BEGIN EXTRACTED ENTRIES

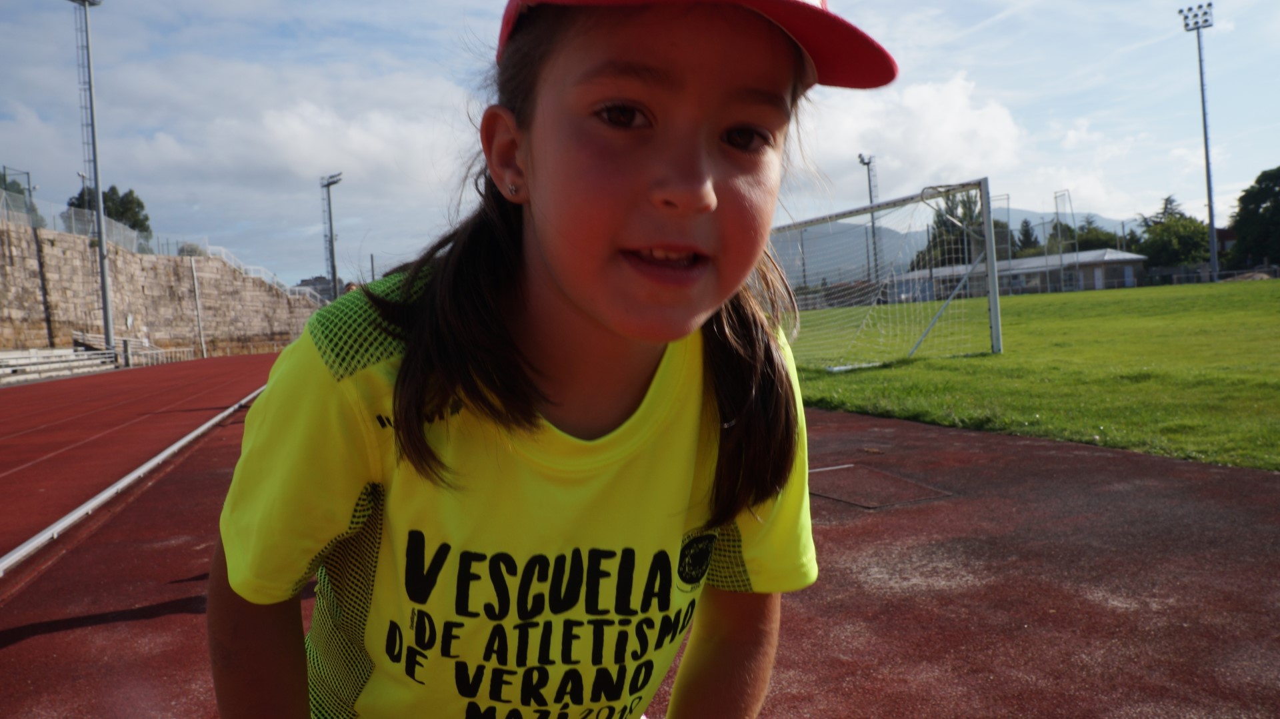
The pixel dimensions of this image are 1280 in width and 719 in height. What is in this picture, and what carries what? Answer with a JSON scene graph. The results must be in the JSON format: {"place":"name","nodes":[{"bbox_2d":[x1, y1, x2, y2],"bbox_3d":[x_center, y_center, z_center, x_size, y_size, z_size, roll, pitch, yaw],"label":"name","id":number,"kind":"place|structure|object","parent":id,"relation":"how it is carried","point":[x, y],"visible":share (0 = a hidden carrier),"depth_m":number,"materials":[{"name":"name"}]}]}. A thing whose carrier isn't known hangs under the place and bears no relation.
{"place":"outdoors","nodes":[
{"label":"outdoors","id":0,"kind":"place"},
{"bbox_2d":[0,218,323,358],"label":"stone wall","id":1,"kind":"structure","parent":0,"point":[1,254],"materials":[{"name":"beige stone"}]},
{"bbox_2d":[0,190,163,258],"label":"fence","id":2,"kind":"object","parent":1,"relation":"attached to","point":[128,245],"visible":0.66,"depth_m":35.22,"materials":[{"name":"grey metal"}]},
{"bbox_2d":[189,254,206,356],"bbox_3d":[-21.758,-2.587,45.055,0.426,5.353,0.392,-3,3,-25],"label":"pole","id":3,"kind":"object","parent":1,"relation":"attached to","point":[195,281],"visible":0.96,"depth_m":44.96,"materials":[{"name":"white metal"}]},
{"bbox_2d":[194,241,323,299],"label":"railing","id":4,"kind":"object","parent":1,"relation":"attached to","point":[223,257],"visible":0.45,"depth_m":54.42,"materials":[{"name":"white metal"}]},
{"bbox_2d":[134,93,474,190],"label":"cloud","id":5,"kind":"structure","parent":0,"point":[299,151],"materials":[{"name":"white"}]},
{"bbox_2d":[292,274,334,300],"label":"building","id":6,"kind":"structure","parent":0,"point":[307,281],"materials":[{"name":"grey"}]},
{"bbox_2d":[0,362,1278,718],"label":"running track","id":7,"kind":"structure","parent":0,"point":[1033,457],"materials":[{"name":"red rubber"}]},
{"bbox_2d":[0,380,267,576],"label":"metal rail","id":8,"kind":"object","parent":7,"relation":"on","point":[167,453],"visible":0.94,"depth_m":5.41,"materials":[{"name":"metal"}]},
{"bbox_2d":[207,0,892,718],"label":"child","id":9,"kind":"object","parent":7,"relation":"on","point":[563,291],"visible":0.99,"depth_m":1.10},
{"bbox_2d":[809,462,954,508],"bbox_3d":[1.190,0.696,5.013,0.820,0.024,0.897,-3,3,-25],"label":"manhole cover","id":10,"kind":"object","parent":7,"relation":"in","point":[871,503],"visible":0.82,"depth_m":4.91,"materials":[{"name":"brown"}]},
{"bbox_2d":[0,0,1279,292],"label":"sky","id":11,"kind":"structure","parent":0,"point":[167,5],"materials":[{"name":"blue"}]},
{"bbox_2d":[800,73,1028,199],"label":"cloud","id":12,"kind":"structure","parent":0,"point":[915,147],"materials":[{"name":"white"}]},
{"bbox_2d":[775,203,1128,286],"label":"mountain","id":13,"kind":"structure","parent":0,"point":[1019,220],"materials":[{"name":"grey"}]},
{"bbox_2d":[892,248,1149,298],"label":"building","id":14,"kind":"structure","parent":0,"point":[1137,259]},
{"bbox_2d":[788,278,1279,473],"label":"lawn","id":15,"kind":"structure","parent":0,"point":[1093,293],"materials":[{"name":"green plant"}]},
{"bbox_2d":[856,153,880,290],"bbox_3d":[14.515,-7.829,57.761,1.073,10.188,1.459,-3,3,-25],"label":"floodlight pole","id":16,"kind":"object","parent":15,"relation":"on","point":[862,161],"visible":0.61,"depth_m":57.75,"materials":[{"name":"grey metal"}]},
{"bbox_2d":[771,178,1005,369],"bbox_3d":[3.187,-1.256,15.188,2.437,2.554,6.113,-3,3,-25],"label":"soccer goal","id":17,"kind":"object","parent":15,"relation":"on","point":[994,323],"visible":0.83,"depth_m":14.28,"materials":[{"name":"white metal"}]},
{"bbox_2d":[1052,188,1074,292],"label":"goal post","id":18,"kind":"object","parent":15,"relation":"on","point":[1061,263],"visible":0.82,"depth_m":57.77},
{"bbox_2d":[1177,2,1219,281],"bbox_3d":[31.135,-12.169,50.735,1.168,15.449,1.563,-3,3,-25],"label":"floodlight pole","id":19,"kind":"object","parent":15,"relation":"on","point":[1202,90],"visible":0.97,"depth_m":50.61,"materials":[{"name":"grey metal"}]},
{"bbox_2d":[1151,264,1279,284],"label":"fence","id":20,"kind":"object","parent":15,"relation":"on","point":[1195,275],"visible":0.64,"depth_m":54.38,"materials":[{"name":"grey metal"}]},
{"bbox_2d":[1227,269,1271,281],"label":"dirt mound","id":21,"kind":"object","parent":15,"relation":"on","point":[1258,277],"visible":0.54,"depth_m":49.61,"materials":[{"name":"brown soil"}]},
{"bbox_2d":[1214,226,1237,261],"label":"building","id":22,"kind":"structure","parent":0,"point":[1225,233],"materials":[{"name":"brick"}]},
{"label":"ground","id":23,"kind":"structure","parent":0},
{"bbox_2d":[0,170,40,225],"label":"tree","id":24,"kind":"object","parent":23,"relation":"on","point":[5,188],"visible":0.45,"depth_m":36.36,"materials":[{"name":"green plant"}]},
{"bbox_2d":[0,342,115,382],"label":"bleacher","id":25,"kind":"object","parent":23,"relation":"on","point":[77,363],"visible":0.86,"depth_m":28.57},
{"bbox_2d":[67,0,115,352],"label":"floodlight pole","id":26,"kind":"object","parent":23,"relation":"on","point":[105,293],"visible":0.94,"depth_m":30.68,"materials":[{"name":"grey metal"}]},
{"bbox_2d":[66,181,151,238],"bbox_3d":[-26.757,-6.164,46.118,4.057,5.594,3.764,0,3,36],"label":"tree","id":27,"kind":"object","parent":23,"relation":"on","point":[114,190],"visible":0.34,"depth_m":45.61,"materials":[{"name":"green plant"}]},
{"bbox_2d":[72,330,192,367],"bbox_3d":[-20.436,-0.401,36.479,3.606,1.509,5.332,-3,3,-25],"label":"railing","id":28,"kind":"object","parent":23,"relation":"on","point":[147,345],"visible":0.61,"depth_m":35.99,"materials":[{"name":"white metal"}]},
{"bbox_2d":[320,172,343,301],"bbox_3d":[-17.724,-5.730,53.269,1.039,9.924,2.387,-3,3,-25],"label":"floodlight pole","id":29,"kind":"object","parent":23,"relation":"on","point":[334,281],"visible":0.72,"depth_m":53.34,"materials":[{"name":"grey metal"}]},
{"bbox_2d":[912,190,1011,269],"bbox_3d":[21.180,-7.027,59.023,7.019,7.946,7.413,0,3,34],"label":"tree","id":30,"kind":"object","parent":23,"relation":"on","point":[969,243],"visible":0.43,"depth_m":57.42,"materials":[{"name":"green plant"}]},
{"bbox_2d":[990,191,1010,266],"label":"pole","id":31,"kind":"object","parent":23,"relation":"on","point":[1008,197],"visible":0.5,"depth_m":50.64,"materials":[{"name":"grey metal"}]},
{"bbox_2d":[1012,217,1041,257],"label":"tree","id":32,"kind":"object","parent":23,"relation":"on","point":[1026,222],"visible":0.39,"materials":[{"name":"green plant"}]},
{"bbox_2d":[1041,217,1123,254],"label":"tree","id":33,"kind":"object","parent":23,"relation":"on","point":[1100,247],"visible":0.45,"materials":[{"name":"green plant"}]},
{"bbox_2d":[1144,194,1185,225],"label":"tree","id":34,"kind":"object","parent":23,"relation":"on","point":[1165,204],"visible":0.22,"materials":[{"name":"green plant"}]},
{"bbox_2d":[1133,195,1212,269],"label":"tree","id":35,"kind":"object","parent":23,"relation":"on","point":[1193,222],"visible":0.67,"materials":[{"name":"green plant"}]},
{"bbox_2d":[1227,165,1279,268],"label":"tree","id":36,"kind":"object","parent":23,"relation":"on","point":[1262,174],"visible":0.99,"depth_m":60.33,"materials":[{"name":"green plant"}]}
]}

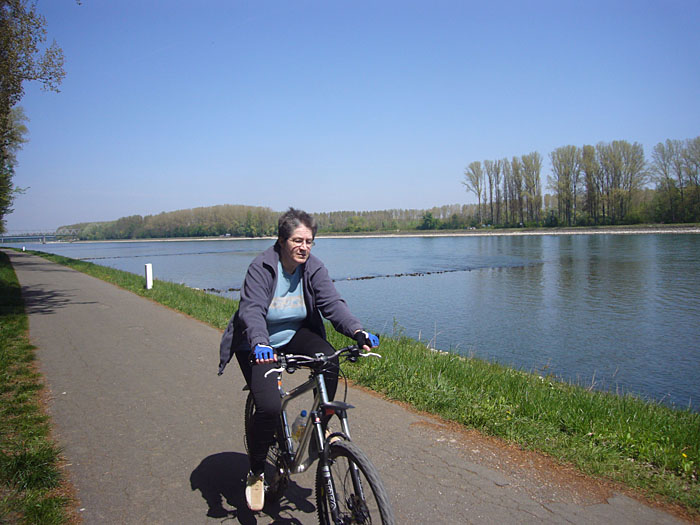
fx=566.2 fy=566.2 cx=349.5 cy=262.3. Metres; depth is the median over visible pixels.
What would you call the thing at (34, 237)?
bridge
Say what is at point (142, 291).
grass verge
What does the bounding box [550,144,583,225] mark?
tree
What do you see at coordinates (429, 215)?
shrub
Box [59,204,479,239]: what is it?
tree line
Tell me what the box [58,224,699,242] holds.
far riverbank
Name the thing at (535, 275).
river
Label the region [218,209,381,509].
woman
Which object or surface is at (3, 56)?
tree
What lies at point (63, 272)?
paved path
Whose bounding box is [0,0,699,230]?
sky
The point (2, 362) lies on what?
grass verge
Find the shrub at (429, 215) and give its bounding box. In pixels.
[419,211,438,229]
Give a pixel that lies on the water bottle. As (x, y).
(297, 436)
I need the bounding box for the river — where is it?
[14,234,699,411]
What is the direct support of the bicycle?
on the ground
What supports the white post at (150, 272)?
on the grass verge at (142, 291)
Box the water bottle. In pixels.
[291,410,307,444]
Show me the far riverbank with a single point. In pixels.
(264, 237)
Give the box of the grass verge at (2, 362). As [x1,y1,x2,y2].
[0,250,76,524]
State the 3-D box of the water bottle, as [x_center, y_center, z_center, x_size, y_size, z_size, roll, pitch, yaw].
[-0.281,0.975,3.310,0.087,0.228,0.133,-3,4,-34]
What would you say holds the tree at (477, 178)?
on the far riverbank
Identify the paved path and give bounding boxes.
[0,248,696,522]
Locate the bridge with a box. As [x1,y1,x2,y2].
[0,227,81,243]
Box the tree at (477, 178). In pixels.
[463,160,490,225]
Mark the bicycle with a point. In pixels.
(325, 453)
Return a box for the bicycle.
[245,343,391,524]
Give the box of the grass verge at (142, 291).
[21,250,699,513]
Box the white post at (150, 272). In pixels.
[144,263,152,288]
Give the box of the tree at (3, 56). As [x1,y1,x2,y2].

END EXTRACTED ENTRIES

— WHAT IS NEEDED —
Starting with the line that holds "Box the tree at (477, 178). In pixels.", copy each remaining line of the listing above exactly, through the last one.

— SOLUTION —
Box the tree at (477, 178). In pixels.
[463,160,490,225]
Mark the bicycle with a point. In pixels.
(325, 453)
Return a box for the bicycle.
[245,343,391,524]
Give the box of the grass verge at (142, 291).
[21,250,699,513]
Box the white post at (150, 272). In pixels.
[144,263,152,288]
Give the box of the tree at (3, 56). As [x1,y1,x2,y2].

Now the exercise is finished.